A two-year research project at the University of Music and Performing Arts in Graz, funded by the Austrian Science Fund, examines the historic and contemporary scope of jazz in Graz with regards to issues of identity, inheritance and local thought. The project intends to complement the international comparative studies of the Rhythm Changes project by providing detailed examinations of jazz in Graz including analyses of the music and its socio-cultural context.

This paper outlines the aims, scope, structure and methods of the project and presents first results regarding the historic role of Graz in the formation of jazz in Austria. It draws from studies of historic sources, interviews, as well as from analyses of representative musical examples. An overview of jazz in Graz since 1965 will be given and several outstanding examples of musical projects that reflect the identity of Graz on an international scope will be discussed. The presentation contributes widely to the conference theme by addressing issues of identity and inheritance, the spread and dynamics of the jazz culture as well as the role of Graz in the transformation and acculturation of American and European jazz traditions and other influences.

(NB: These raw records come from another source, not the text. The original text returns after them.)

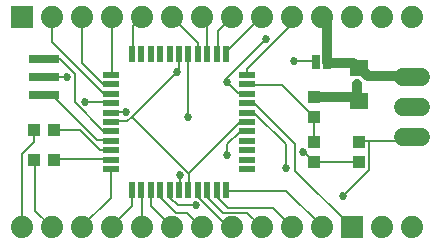
<source format=gtl>
G75*
%MOIN*%
%OFA0B0*%
%FSLAX25Y25*%
%IPPOS*%
%LPD*%
%AMOC8*
5,1,8,0,0,1.08239X$1,22.5*
%
%ADD10R,0.06299X0.05512*%
%ADD11R,0.10236X0.03150*%
%ADD12R,0.05800X0.02000*%
%ADD13R,0.02000X0.05800*%
%ADD14R,0.04331X0.03937*%
%ADD15R,0.03937X0.04331*%
%ADD16R,0.02500X0.05000*%
%ADD17C,0.06000*%
%ADD18R,0.07400X0.07400*%
%ADD19C,0.07400*%
%ADD20C,0.00800*%
%ADD21C,0.02700*%
%ADD22C,0.03200*%
D10*
X0118500Y0047988D03*
X0118500Y0059012D03*
D11*
X0013500Y0061906D03*
X0013500Y0056000D03*
X0013500Y0050094D03*
D12*
X0035900Y0050400D03*
X0035900Y0047300D03*
X0035900Y0044100D03*
X0035900Y0041000D03*
X0035900Y0037900D03*
X0035900Y0034700D03*
X0035900Y0031600D03*
X0035900Y0028400D03*
X0035900Y0025300D03*
X0081100Y0025300D03*
X0081100Y0028400D03*
X0081100Y0031600D03*
X0081100Y0034700D03*
X0081100Y0037900D03*
X0081100Y0041000D03*
X0081100Y0044100D03*
X0081100Y0047300D03*
X0081100Y0050400D03*
X0081100Y0053600D03*
X0081100Y0056700D03*
X0035900Y0056700D03*
X0035900Y0053600D03*
D13*
X0042800Y0063600D03*
X0045900Y0063600D03*
X0049100Y0063600D03*
X0052200Y0063600D03*
X0055400Y0063600D03*
X0058500Y0063600D03*
X0061600Y0063600D03*
X0064800Y0063600D03*
X0067900Y0063600D03*
X0071100Y0063600D03*
X0074200Y0063600D03*
X0074200Y0018400D03*
X0071100Y0018400D03*
X0067900Y0018400D03*
X0064800Y0018400D03*
X0061600Y0018400D03*
X0058500Y0018400D03*
X0055400Y0018400D03*
X0052200Y0018400D03*
X0049100Y0018400D03*
X0045900Y0018400D03*
X0042800Y0018400D03*
D14*
X0016846Y0028500D03*
X0010154Y0028500D03*
X0010154Y0038500D03*
X0016846Y0038500D03*
D15*
X0103500Y0034346D03*
X0103500Y0027654D03*
X0118500Y0027654D03*
X0118500Y0034346D03*
X0103500Y0042654D03*
X0103500Y0049346D03*
D16*
X0104228Y0061000D03*
X0107772Y0061000D03*
D17*
X0133000Y0056000D02*
X0139000Y0056000D01*
X0139000Y0046000D02*
X0133000Y0046000D01*
X0133000Y0036000D02*
X0139000Y0036000D01*
D18*
X0116000Y0006000D03*
X0006000Y0076000D03*
D19*
X0006000Y0006000D03*
X0016000Y0006000D03*
X0026000Y0006000D03*
X0036000Y0006000D03*
X0046000Y0006000D03*
X0056000Y0006000D03*
X0066000Y0006000D03*
X0076000Y0006000D03*
X0086000Y0006000D03*
X0096000Y0006000D03*
X0106000Y0006000D03*
X0126000Y0006000D03*
X0136000Y0006000D03*
X0136000Y0076000D03*
X0126000Y0076000D03*
X0116000Y0076000D03*
X0106000Y0076000D03*
X0096000Y0076000D03*
X0086000Y0076000D03*
X0076000Y0076000D03*
X0066000Y0076000D03*
X0056000Y0076000D03*
X0046000Y0076000D03*
X0036000Y0076000D03*
X0026000Y0076000D03*
X0016000Y0076000D03*
D20*
X0016050Y0075900D01*
X0016050Y0067850D01*
X0033200Y0050700D01*
X0035650Y0050700D01*
X0035900Y0050400D01*
X0035650Y0047550D02*
X0035900Y0047300D01*
X0035650Y0047550D02*
X0027250Y0047550D01*
X0023750Y0047550D02*
X0023750Y0057000D01*
X0018850Y0061900D01*
X0013600Y0061900D01*
X0013500Y0061906D01*
X0013500Y0056000D02*
X0013600Y0055950D01*
X0021300Y0055950D01*
X0026200Y0060850D02*
X0026200Y0075900D01*
X0026000Y0076000D01*
X0036000Y0076000D02*
X0036000Y0057000D01*
X0035900Y0056700D01*
X0035650Y0053850D02*
X0033200Y0053850D01*
X0026200Y0060850D01*
X0035650Y0053850D02*
X0035900Y0053600D01*
X0023750Y0047550D02*
X0033200Y0038100D01*
X0035650Y0038100D01*
X0035900Y0037900D01*
X0035650Y0034950D02*
X0031100Y0034950D01*
X0016050Y0050000D01*
X0013600Y0050000D01*
X0013500Y0050094D01*
X0010154Y0038500D02*
X0010100Y0038450D01*
X0010100Y0034250D01*
X0006250Y0030400D01*
X0006250Y0006250D01*
X0006000Y0006000D01*
X0010450Y0011500D02*
X0015700Y0006250D01*
X0016000Y0006000D01*
X0010450Y0011500D02*
X0010450Y0028300D01*
X0010154Y0028500D01*
X0016846Y0028500D02*
X0017100Y0028650D01*
X0035650Y0028650D01*
X0035900Y0028400D01*
X0035900Y0025300D02*
X0035650Y0025150D01*
X0035650Y0015700D01*
X0026200Y0006250D01*
X0026000Y0006000D01*
X0036000Y0006000D02*
X0036000Y0006250D01*
X0042650Y0012900D01*
X0042650Y0018150D01*
X0042800Y0018400D01*
X0045900Y0018400D02*
X0046150Y0018150D01*
X0046150Y0006250D01*
X0046000Y0006000D01*
X0049300Y0012900D02*
X0055950Y0006250D01*
X0056000Y0006000D01*
X0057350Y0010800D02*
X0061200Y0010800D01*
X0066000Y0006000D01*
X0074500Y0006250D02*
X0075900Y0006250D01*
X0076000Y0006000D01*
X0074500Y0006250D02*
X0065050Y0015700D01*
X0065050Y0018150D01*
X0064800Y0018400D01*
X0061900Y0018500D02*
X0061600Y0018400D01*
X0061900Y0018500D02*
X0061900Y0024100D01*
X0061550Y0024100D01*
X0042825Y0042825D01*
X0041250Y0041250D01*
X0036000Y0041250D01*
X0035900Y0041000D01*
X0035900Y0044100D02*
X0036000Y0044400D01*
X0040900Y0044400D01*
X0042825Y0042825D02*
X0057700Y0057700D01*
X0058400Y0058400D01*
X0058400Y0063300D01*
X0058500Y0063600D01*
X0061550Y0063300D02*
X0061600Y0063600D01*
X0061550Y0063300D02*
X0061550Y0042650D01*
X0074500Y0054200D02*
X0078000Y0050700D01*
X0080800Y0050700D01*
X0081100Y0050400D01*
X0081100Y0047300D02*
X0081150Y0047200D01*
X0083600Y0047200D01*
X0097250Y0033550D01*
X0097250Y0024800D01*
X0115800Y0006250D01*
X0116000Y0006000D01*
X0106000Y0006000D02*
X0106000Y0006250D01*
X0094100Y0018150D01*
X0074500Y0018150D01*
X0074200Y0018400D01*
X0071350Y0018150D02*
X0071100Y0018400D01*
X0071350Y0018150D02*
X0071350Y0015700D01*
X0074850Y0012200D01*
X0089900Y0012200D01*
X0095850Y0006250D01*
X0096000Y0006000D01*
X0086000Y0006000D02*
X0085700Y0006250D01*
X0081150Y0010800D01*
X0073100Y0010800D01*
X0068200Y0015700D01*
X0068200Y0018150D01*
X0067900Y0018400D01*
X0064000Y0013250D02*
X0058050Y0013250D01*
X0055600Y0015700D01*
X0055600Y0018150D01*
X0055400Y0018400D01*
X0058500Y0018400D02*
X0058750Y0018500D01*
X0058750Y0023400D01*
X0061900Y0024100D02*
X0078700Y0040900D01*
X0080800Y0040900D01*
X0081100Y0041000D01*
X0081150Y0044050D02*
X0081100Y0044100D01*
X0081150Y0044050D02*
X0083600Y0044050D01*
X0094100Y0033550D01*
X0094100Y0025850D01*
X0099700Y0031100D02*
X0100050Y0031100D01*
X0103200Y0027950D01*
X0103500Y0027654D01*
X0103550Y0027600D01*
X0118250Y0027600D01*
X0118500Y0027654D01*
X0121750Y0025150D02*
X0121750Y0034600D01*
X0118600Y0034600D01*
X0118500Y0034346D01*
X0121750Y0034600D02*
X0134350Y0034600D01*
X0135750Y0036000D01*
X0136000Y0036000D01*
X0121750Y0025150D02*
X0113000Y0016400D01*
X0103500Y0034346D02*
X0103550Y0034600D01*
X0103550Y0042650D01*
X0103500Y0042654D01*
X0103200Y0043000D01*
X0092700Y0053500D01*
X0081150Y0053500D01*
X0081100Y0053600D01*
X0081100Y0056700D02*
X0081150Y0057000D01*
X0081150Y0058750D01*
X0095850Y0073450D01*
X0095850Y0075900D01*
X0096000Y0076000D01*
X0086000Y0076000D02*
X0085700Y0075900D01*
X0074500Y0064700D01*
X0074500Y0063650D01*
X0074200Y0063600D01*
X0071350Y0063650D02*
X0071100Y0063600D01*
X0071350Y0063650D02*
X0071350Y0071350D01*
X0076000Y0076000D01*
X0067850Y0074150D02*
X0066000Y0076000D01*
X0067850Y0074150D02*
X0067850Y0063650D01*
X0067900Y0063600D01*
X0064800Y0063600D02*
X0064700Y0063650D01*
X0064700Y0067500D01*
X0056300Y0075900D01*
X0056000Y0076000D01*
X0046000Y0076000D02*
X0045800Y0075900D01*
X0043000Y0073100D01*
X0043000Y0063650D01*
X0042800Y0063600D01*
X0074500Y0055600D02*
X0074500Y0054200D01*
X0074500Y0055600D02*
X0087450Y0068550D01*
X0096900Y0061200D02*
X0103900Y0061200D01*
X0104228Y0061000D01*
X0081100Y0037900D02*
X0080800Y0037750D01*
X0078700Y0037750D01*
X0074500Y0033550D01*
X0074500Y0030050D01*
X0052450Y0018150D02*
X0052200Y0018400D01*
X0052450Y0018150D02*
X0052450Y0015700D01*
X0057350Y0010800D01*
X0049300Y0012900D02*
X0049300Y0018150D01*
X0049100Y0018400D01*
X0035900Y0031600D02*
X0035650Y0031800D01*
X0032150Y0031800D01*
X0025500Y0038450D01*
X0017100Y0038450D01*
X0016846Y0038500D01*
X0035650Y0034950D02*
X0035900Y0034700D01*
D21*
X0040900Y0044400D03*
X0027250Y0047550D03*
X0021300Y0055950D03*
X0057700Y0057700D03*
X0074500Y0054200D03*
X0061550Y0042650D03*
X0074500Y0030050D03*
X0058750Y0023400D03*
X0064000Y0013250D03*
X0094100Y0025850D03*
X0099700Y0031100D03*
X0113000Y0016400D03*
X0117900Y0053850D03*
X0096900Y0061200D03*
X0087450Y0068550D03*
D22*
X0106000Y0075900D02*
X0106000Y0076000D01*
X0106000Y0075900D02*
X0107750Y0074150D01*
X0107750Y0062600D01*
X0107772Y0061000D01*
X0108100Y0060850D01*
X0116500Y0060850D01*
X0118250Y0059100D01*
X0118500Y0059012D01*
X0119650Y0058050D01*
X0121400Y0056300D01*
X0135750Y0056300D01*
X0136000Y0056000D01*
X0117900Y0050700D02*
X0118500Y0047988D01*
X0118250Y0048250D01*
X0117200Y0049300D01*
X0103550Y0049300D01*
X0103500Y0049346D01*
X0117900Y0050700D02*
X0117900Y0053850D01*
M02*

</source>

Ioannis Tsioulakis and Elina Hytönen – Revisiting Professional Jazz Musicians: Collectivity and Audience in Contemporary European Jazz

Howard Becker’s seminal work The Professional Jazz Musician and his Audience (1951) has been central at describing the dynamic between jazz musicians and the diverse circles of music aficionados surrounding them. In his chapter, Becker proposed a rigid dichotomy between musicians and “squares”, the latter term describing the musically unsophisticated members of the audience that jazz musicians identified as responsible for the constraint and lack of expressive freedom characterising their everyday musicking.

Drawing on ethnographic research among jazz musicians in Finland, Greece and the UK, this presentation will revisit Becker’s celebrated views and examine how contemporary musicians conceptualise their relationship with diverse types of audiences. The examination will be twofold: by employing discourse analysis, we will examine the way that jazz musicians in the three contexts speak about their collectivities and the factors that differentiate them with the spectators. Simultaneously, we will investigate the way that these divisions become manifested in performance, and specifically the spatial and sonic arrangements that facilitate or hinder the emergence of collectivity between musicians and audience members.

Ultimately, this presentation will argue that claims to knowledge and authenticity are still dominant among jazz musicians, and the rhetorics employed are surprisingly uniform across different European scenes. Divisions with the audience, however, and the way they become discursively and performatively manifest are quite more complicated than a neat dualism between “musicians” vs. “squares” can encompass. By examining some of the factors that define this cultural division, our paper will contribute to a deeper understanding of performative strategies and self-identifications among professional jazz musicians around Europe.